» **Problem to work on**: Your answer should be a single number: the count of lines in the records below containing the word "Directory".

» **Given data**:
--

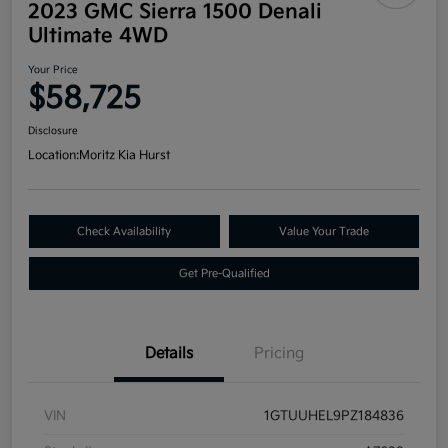
2023 GMC Sierra 1500 Denali
Ultimate 4WD
Your Price
$58,725
Disclosure
Location:
Moritz Kia Hurst
Check Availability
Value Your Trade
Get Pre-Qualified
Details
Pricing
VIN
1GTUUHEL9PZ184836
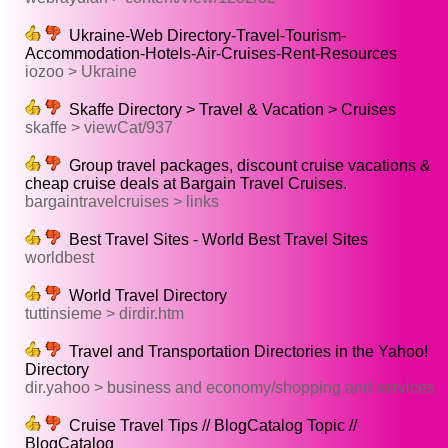
Ukraine-Web Directory-Travel-Tourism-
Accommodation-Hotels-Air-Cruises-Rent-Resources
iozoo > Ukraine
Skaffe Directory > Travel & Vacation > Cruises
skaffe > viewCat/937
Group travel packages, discount cruise vacations &
cheap cruise deals at Bargain Travel Cruises.
bargaintravelcruises > links
Best Travel Sites - World Best Travel Sites
worldbest
World Travel Directory
tuttinsieme > dirdir.htm
Travel and Transportation Directories in the Yahoo!
Directory
dir.yahoo > business and economy/shopping and services
Cruise Travel Tips // BlogCatalog Topic //
BlogCatalog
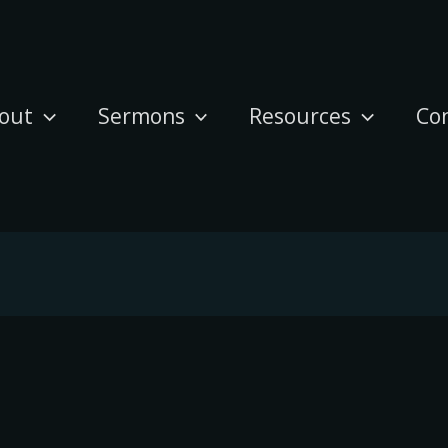
out
Sermons
Resources
Co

--

» **Your response**: 4